Please note that the following document, although believed to be correct at the time of issue, may not represent the current position of the CRA.
Prenez note que ce document, bien qu'exact au moment émis, peut ne pas représenter la position actuelle de l'ARC.
Dear XXX:
This is in reply to your letter of October 29, 1984 concerning the income tax consequences of paragraph 212(1)(d) and subsection 212(13) of the Income Tax Act (the "Act") and Articles III(1)(h), VIII(1) and (2)(a) and XII(2), (4) and (6)(b) of the 1980 Canada-U.S. Income Tax Convention (the "Treaty") in the circumstances described.

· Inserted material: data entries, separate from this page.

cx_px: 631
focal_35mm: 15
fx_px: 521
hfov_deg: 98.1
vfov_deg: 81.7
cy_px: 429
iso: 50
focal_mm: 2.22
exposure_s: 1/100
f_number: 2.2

A U.S. corporation carrying on business in Canada leases an aircraft from a U.S. lessor. The aircraft is used to transport executives from various locations in Canada to various locations in the U.S., between various Canadian cities and between various U.S. cities.
It is your view that
- (a) the provisions of paragraphs 212(1)(d) and 212(13)(a) of the Act apply with respect to the portion of the aircraft lease payments, made by the U.S. lessee to a U.S. lessor, applicable to the use of the aircraft in Canada (i.e. that portion of the rental payments applicable to the use of the aircraft outside Canada is not subject to Part XIII);
- (b) the provisions of Articles VIII(1) and (2) exempt from tax in Canada the portion of the rental payments applicable to the use of the aircraft in international traffic', as that term is defined in Article III of the Treaty; and
- (c) the rate of tax that may be imposed, in these circumstances, pursuant to Part XIII of the Act is limited to ten per cent, in accordance with Article XII(2) of the Treaty.

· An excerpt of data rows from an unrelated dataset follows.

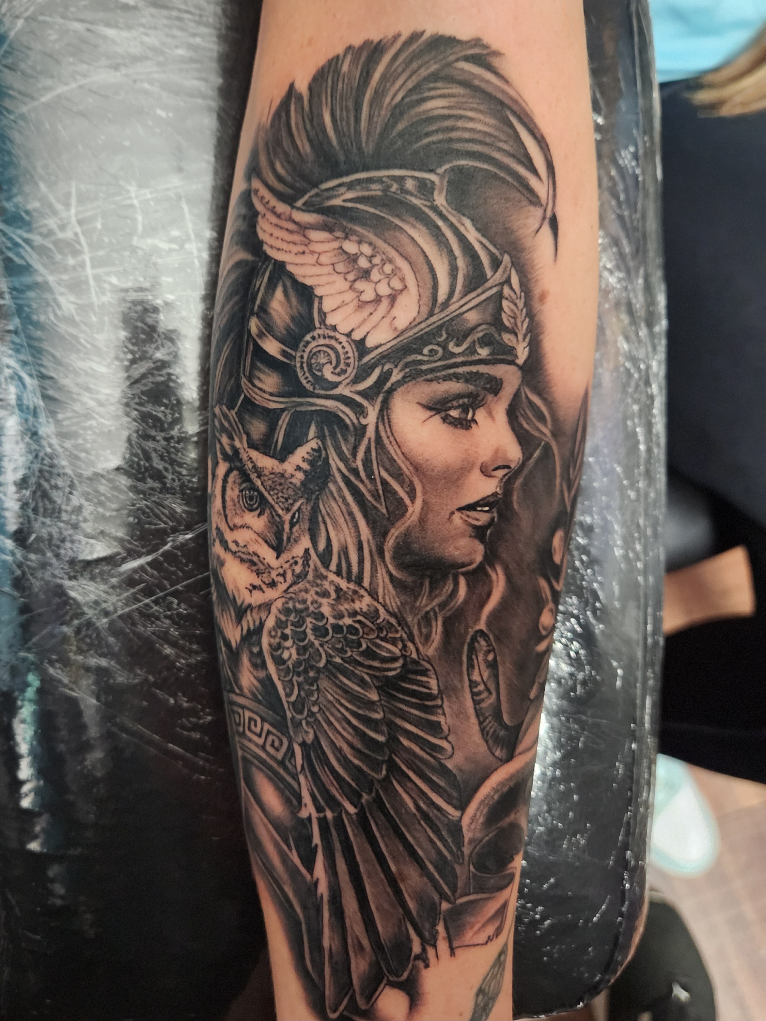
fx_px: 678
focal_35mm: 23
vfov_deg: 73.9
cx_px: 383
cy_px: 510
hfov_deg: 58.9
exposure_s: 1/10
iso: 1600
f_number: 1.8
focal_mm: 5.4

We are in agreement with your views expressed above. We do not, however, agree with your suggestion that training and maintenance flights should be prorata allocated between domestic and international flights for the purpose of applying the Treaty provisions. In our view, while the record for such flights must be recorded on the basis of time actually used in Canada for purposes of Part XIII, such flights would not constitute international traffic for the purposes of the Treaty.

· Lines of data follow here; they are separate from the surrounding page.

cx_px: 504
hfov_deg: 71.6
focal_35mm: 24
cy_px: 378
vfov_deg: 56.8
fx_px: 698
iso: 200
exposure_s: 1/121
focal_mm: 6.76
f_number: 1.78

In addition, we note that, as set out in paragraph 5 of IT-494, the apportionment in (a) above is based on time in Canada, whereas the exemption referred to in (b) above is based on use. It is apparent that the exemption referred to in (b) above is only relevant where the exempt portion of the rentals (referred to in (b) above) exceeds the non-taxable portion of the rentals, determined in accordance with subparagraphs 212(1)(d)(ix) of the Act. Thus, for example, if the rental payment for the month is determined to be 75% taxable pursuant to paragraph 212(1)(d) of the Act and if the percentage of total use in the month that does not constitute international traffic is 60%, the tax payable in respect of that payment would be reduced to 10% of 60% of the amount thereof, by virtue of the treaty provisions referred to previously.
We trust these comments will be of assistance.